I've often wished that people in the diner would shut the hell up, and twice I've told other eaters to do exactly that. Sometimes I've been the diner's only customer, but not often and only for a few minutes. Today's the first time I've been the only customer for an entire breakfast.

Enjoyed the quiet, no doubt, but I don't like what it portends for the diner … or for myriad other small businesses … or for humans.

Mask on, I pay and tip and exit, climb into my ancient, rusting car and start the engine. A baritone voice on the radio says that the coronavirus is on the rise across America. That isn't news, of course. Our national leadership hasn't taken the pandemic seriously, so it just rolls on and on, making more people sick, more people dead.

The irony, of course, is that I'm defying the common wisdom myself, eating breakfast inside a restaurant once a week. Call me a dumbbell and I won't argue the assertion.

It's a calculated risk. I figure we're all going to get the diagnosis eventually, but I'm trying to delay my turn, by working at home, having groceries delivered, masking up before and then washing my hands after checking the mail or walking my block or any other excursion outside my apartment, and having Absolute Zero social interactions with anyone except for this — my once-weekly breakfast at the diner.

Maybe I'm not Anthony Fauci, but I'm also not Evel Knievel. I arrive at the restaurant early when there aren't many customers, don't say a word without masking up, and never sit within three stools of anyone else. If I get the coronavirus, though, you can say I told you so.

Here in Wisconsin, the number and percentage of positive tests is trending upward, as are hospitalizations. The Governor is a decent guy, a Democrat but spineless.
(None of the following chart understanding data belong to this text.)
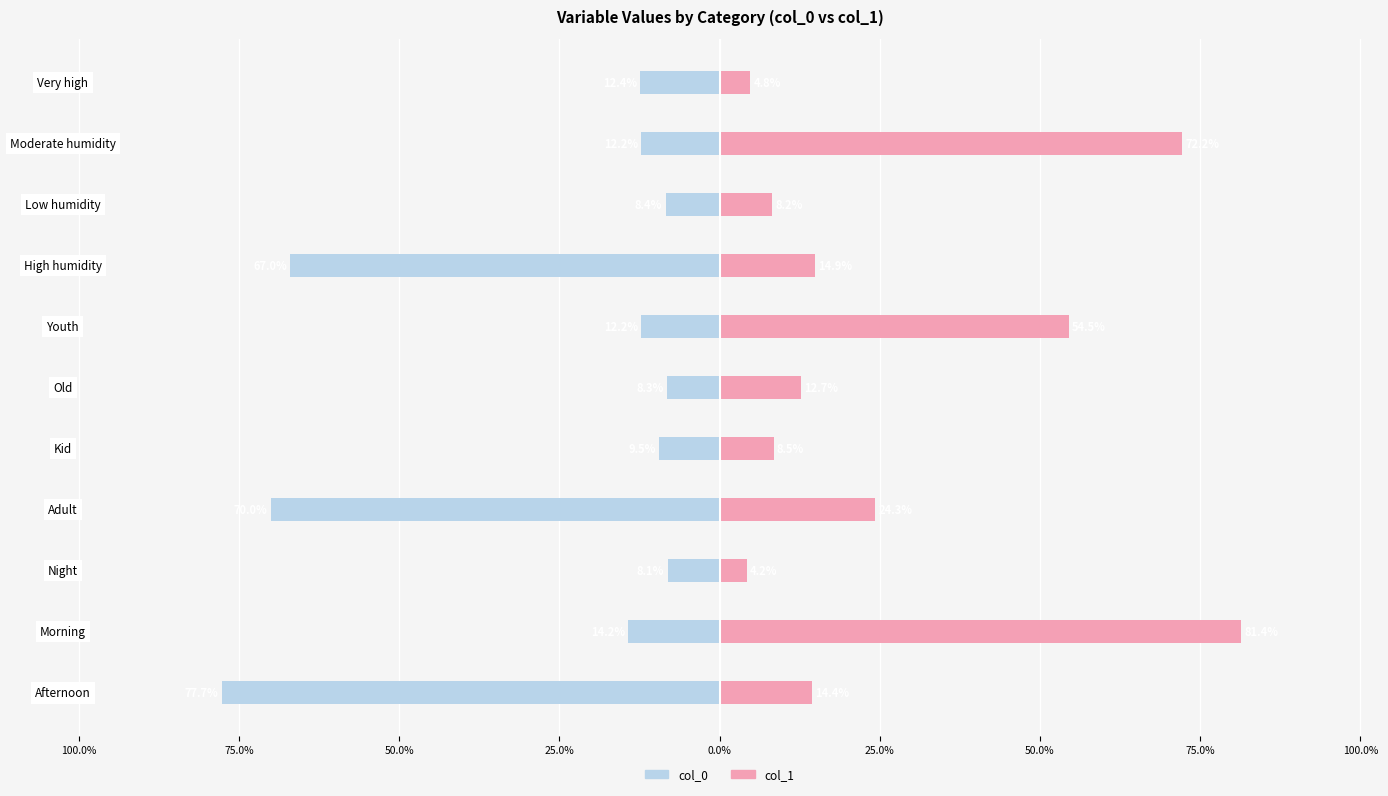

Between Youth and Low humidity, which series saw the biggest shift?

col_1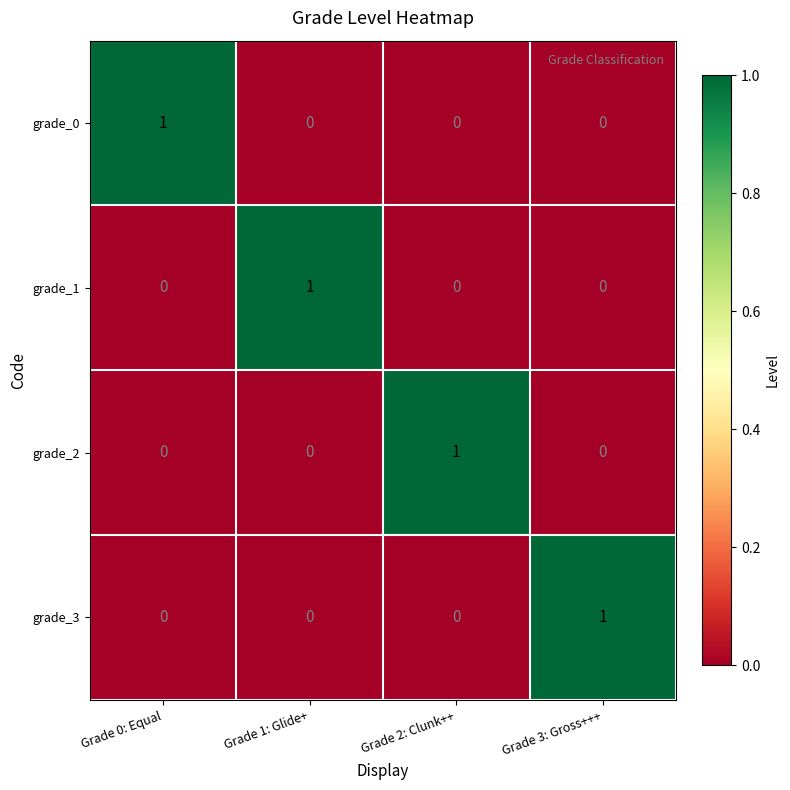

What is the maximum value shown in the chart?

1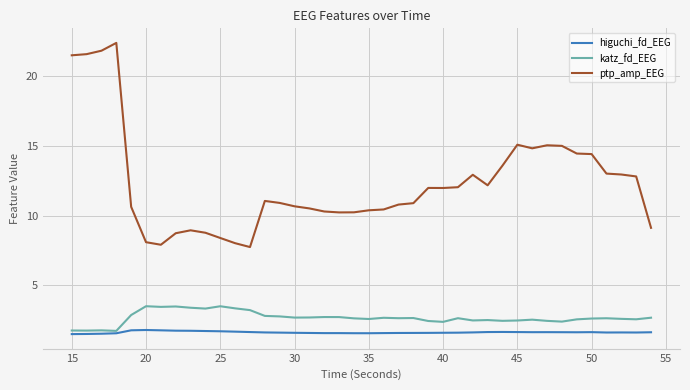

Which series has the largest total across all categories?

ptp_amp_EEG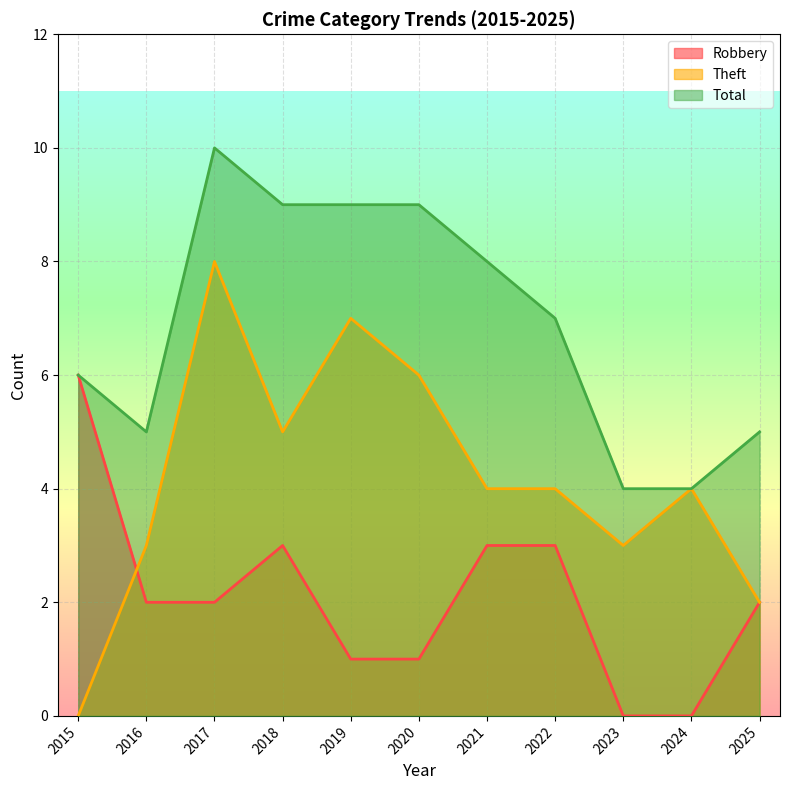

How many lines are shown in the chart?

3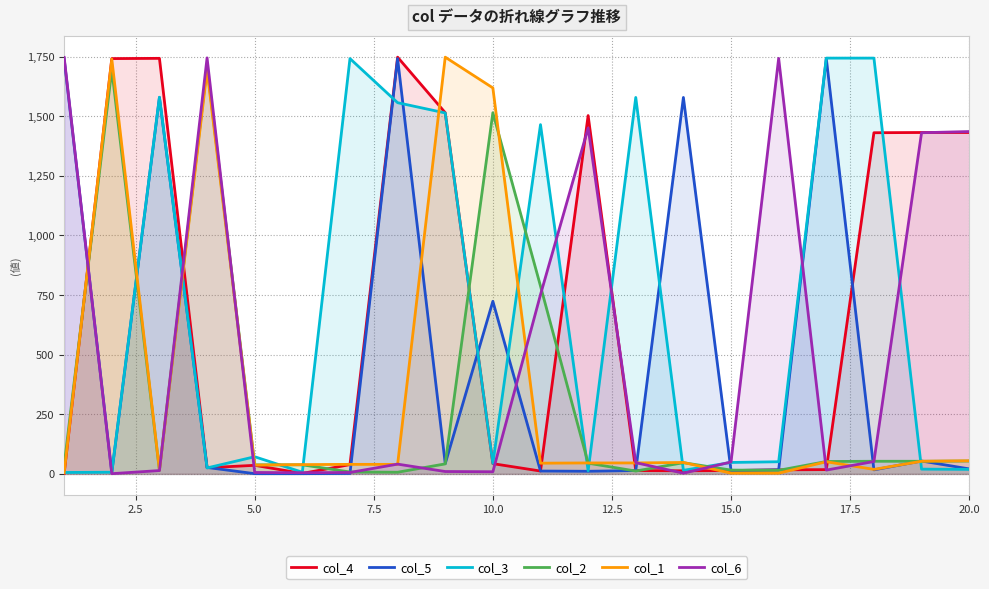

The value of col_5 at 2.5 is 6. True or false?

True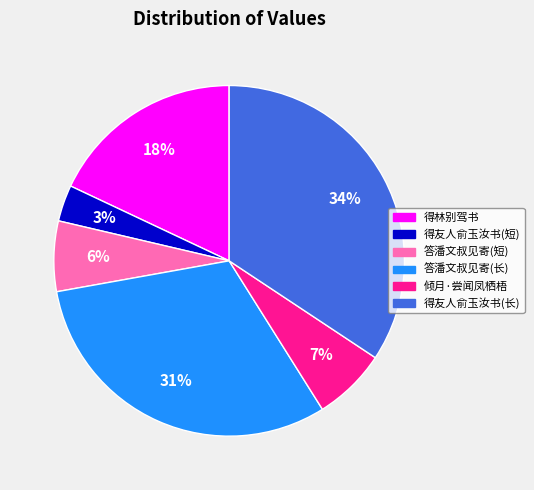

What is the ratio of the value at 答潘文叔见寄(长) to the value at 得友人俞玉汝书(长)?

0.9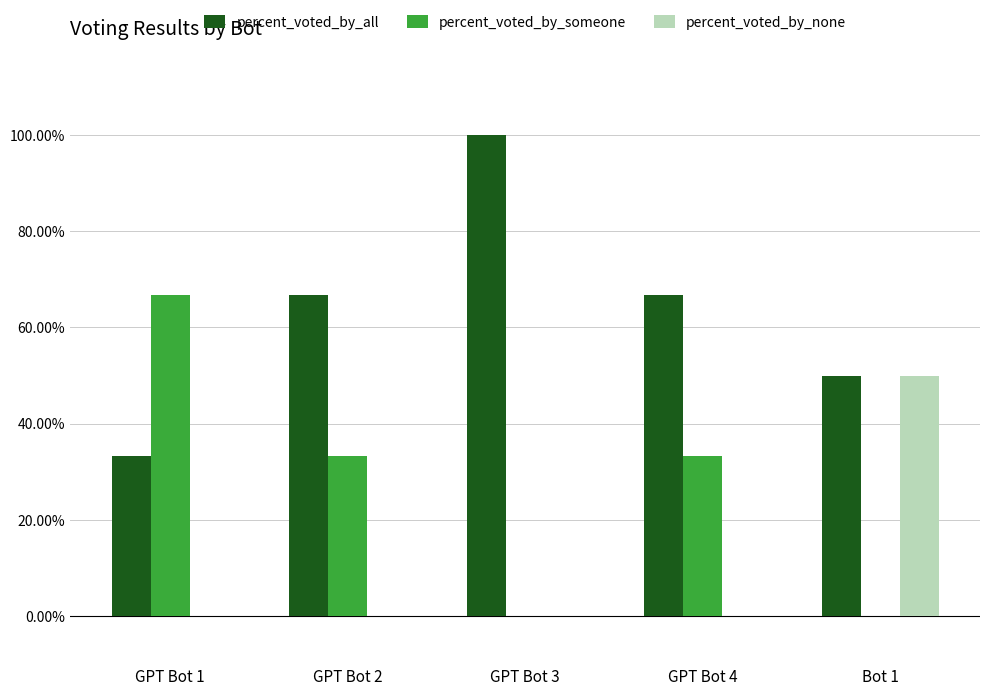

Reading left to right, list all the values displayed in this chart.

percent_voted_by_all: 33.3	66.7	100.0	66.7	50.0
percent_voted_by_someone: 66.7	33.3	0.0	33.3	0.0
percent_voted_by_none: 0.0	0.0	0.0	0.0	50.0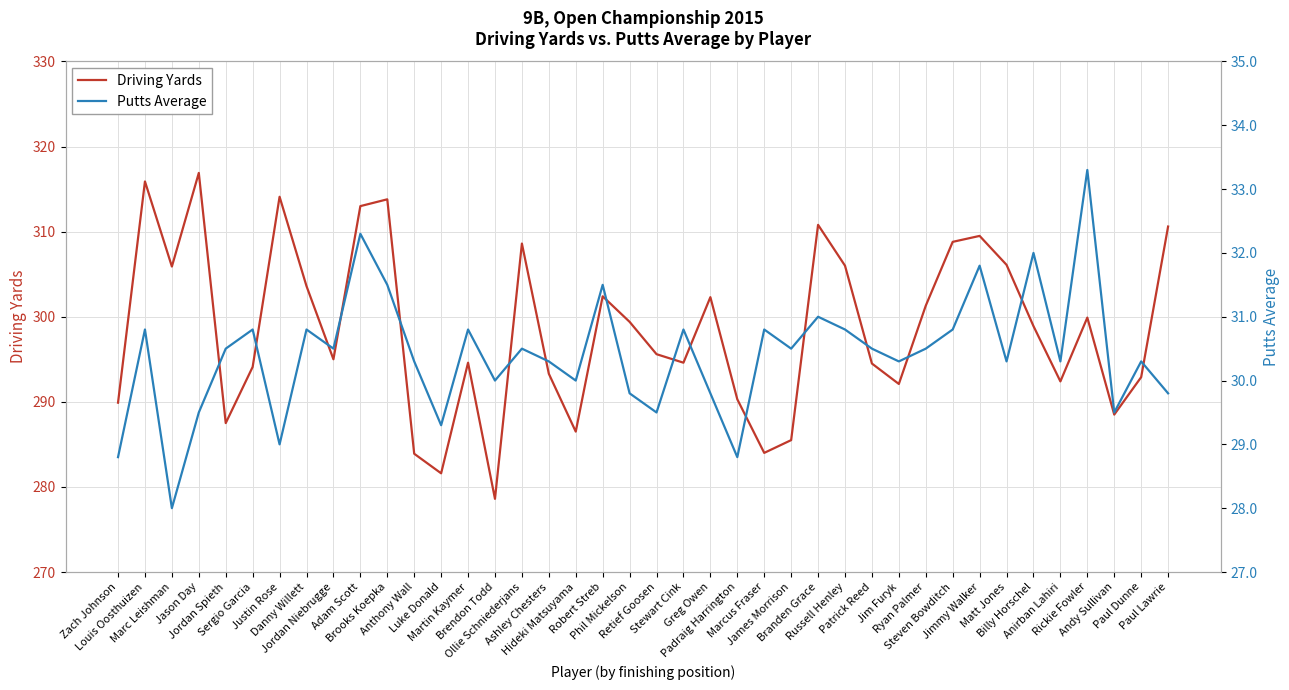

What is the difference between the Putts Average values at Jimmy Walker and Robert Streb?

0.3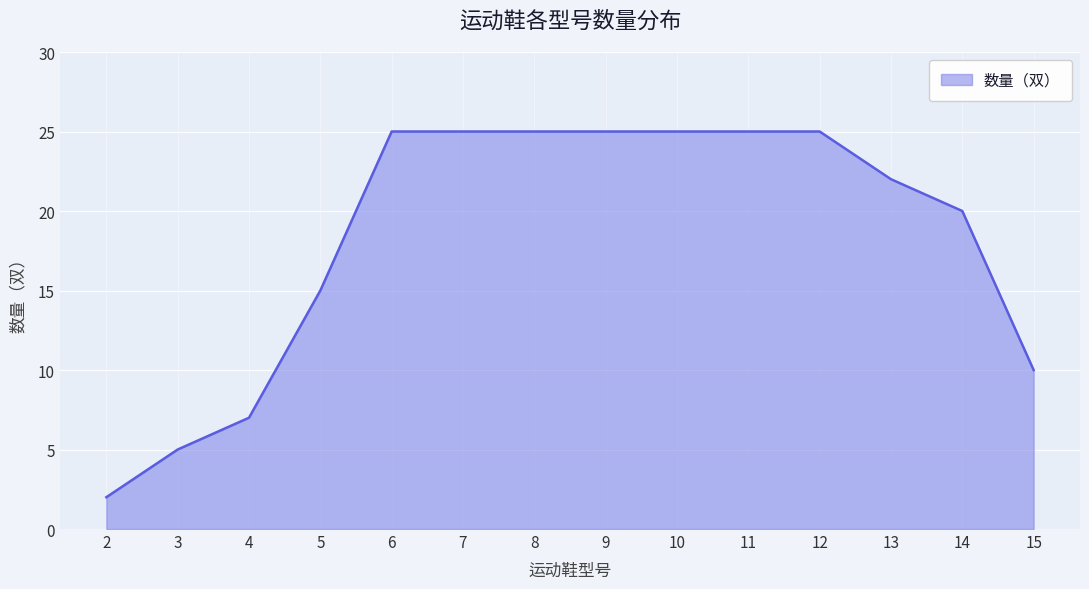

True or false: the data shows 12 at 14.

False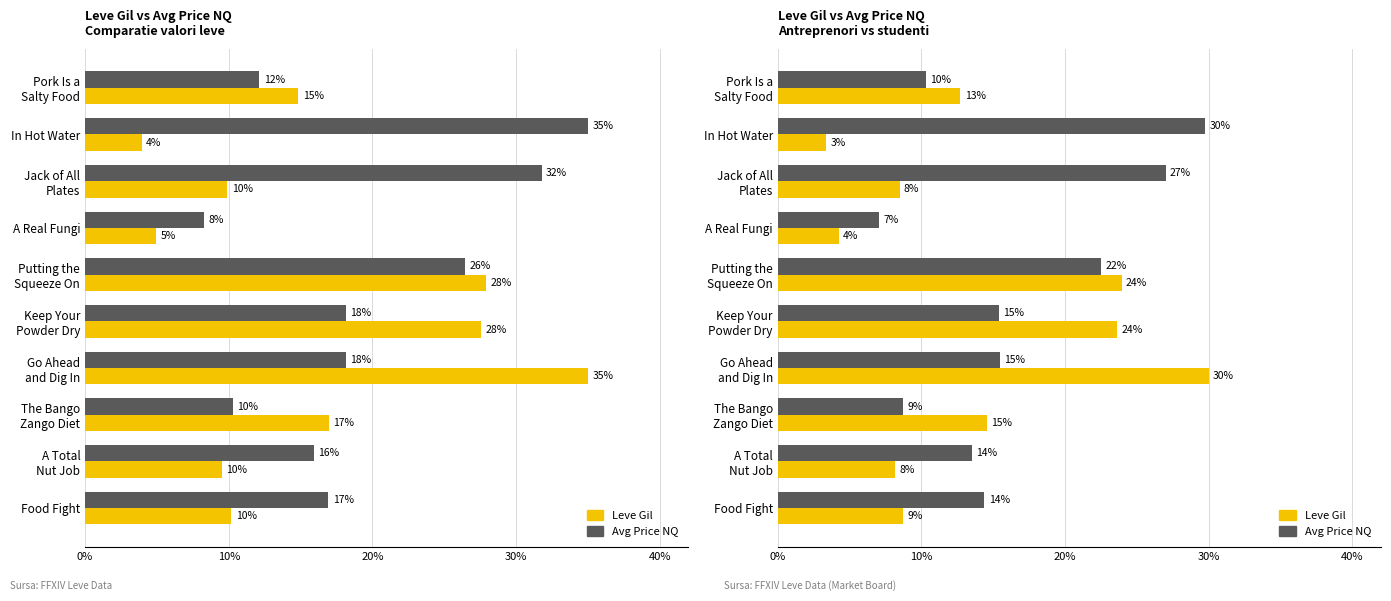

What position from the left is A Total Nut Job?

9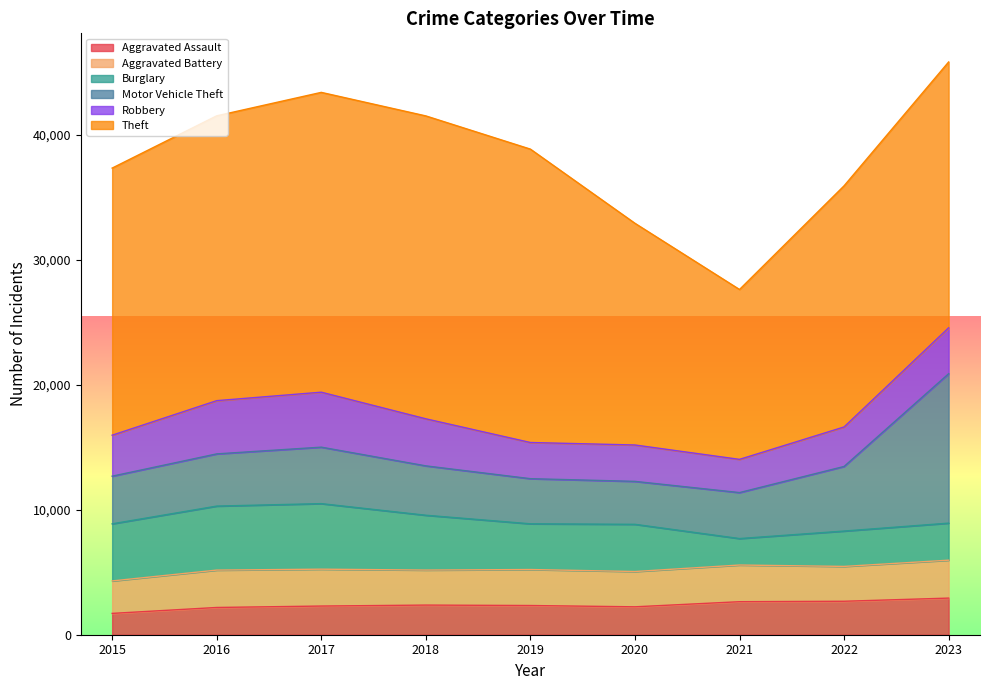

The Motor Vehicle Theft series shows 4178 at 2016. True or false?

True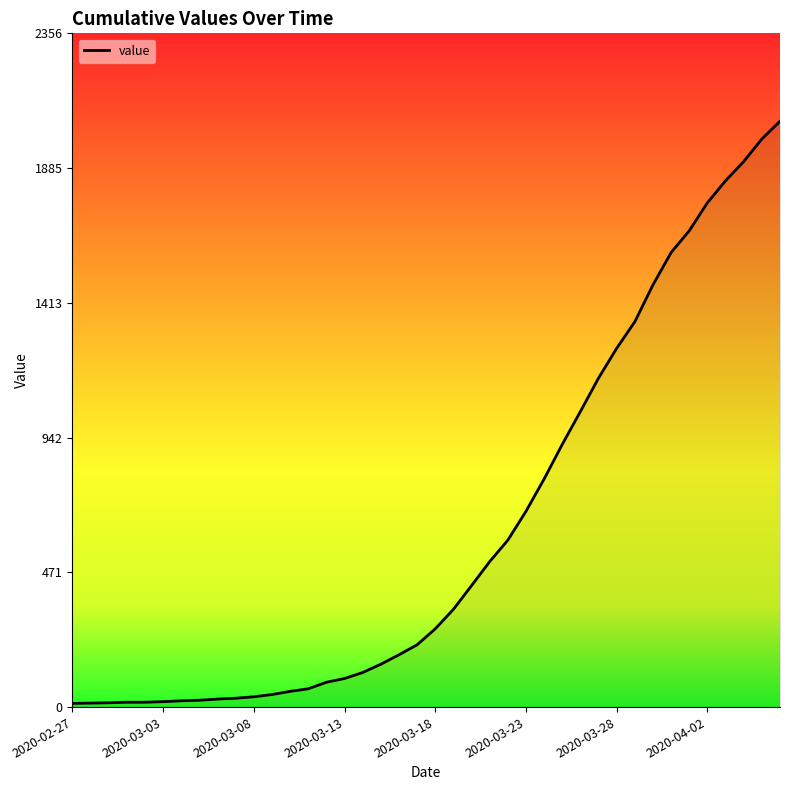

What is the average value?

622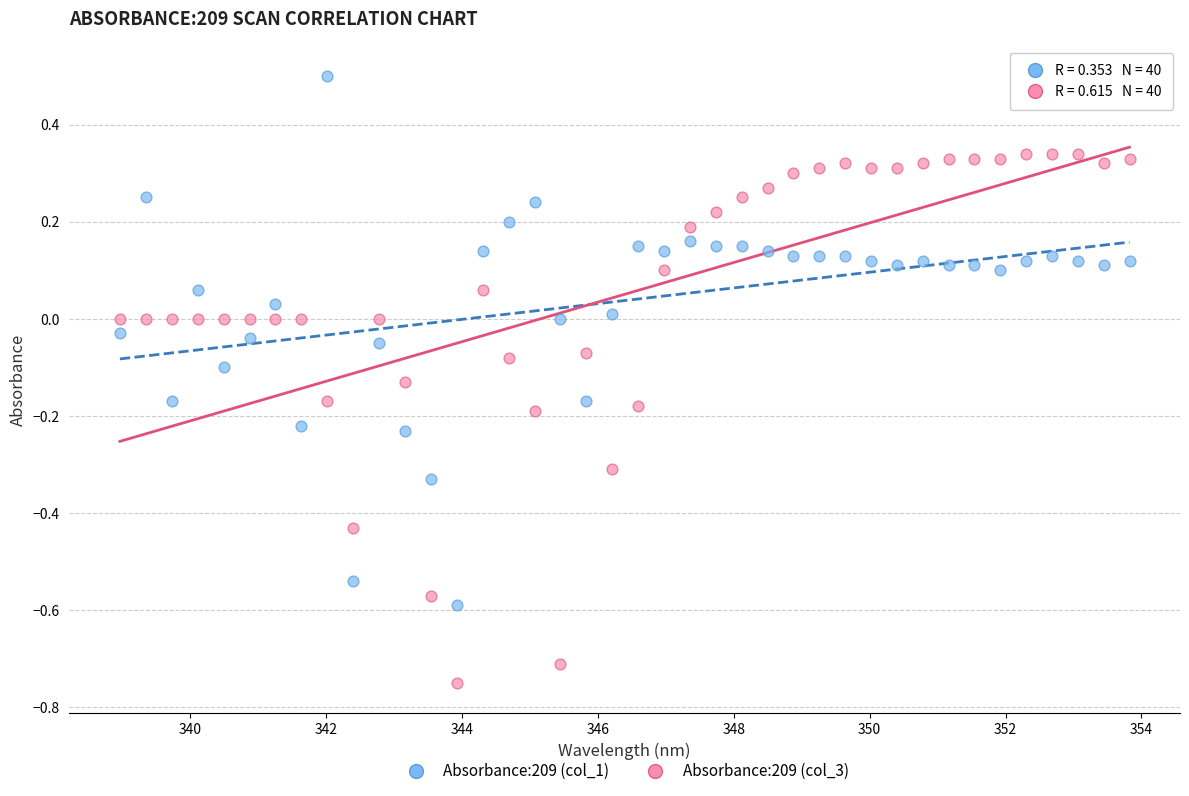

What is the X range (max minus min) for the scatter plot?

14.9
Early in the pandemic, he enacted state-wide safety rules, but Republicans control the state legislature and Supreme Court, and they've blocked any restrictions. The Governor hasn't pushed back, hasn't said or done much of anything lately, and there are now no state-wide rules to speak of.

Local government is run by non-morons, though, so I won't be surprised if there's soon another county-wide decree that restaurants must close, or retreat again to offering only carry-out. Hope not. Hope I'll be back at the diner next week, but cripes. Fuckin' pandemic.

 

I'm a grumpy old man who lives alone and has few friends — basically a hermit. Once a week I have breakfast at my favorite diner. Most weeks it's my only in-person interaction with other humans, which is not my strong suit.

Yeah, I'm aware of the coronavirus, so I go to the diner at dawn, before it gets busy. I wash my hands before and after, cough into my elbow, spray Lysol on my food, pay at my plate, tell the waitress to keep the change, and hold my breath while leaving until I'm outside. It's a little more dangerous than staying at home, but life would suck without breakfast at the diner, so get off my lawn.

And remember, decent people leave a generous tip.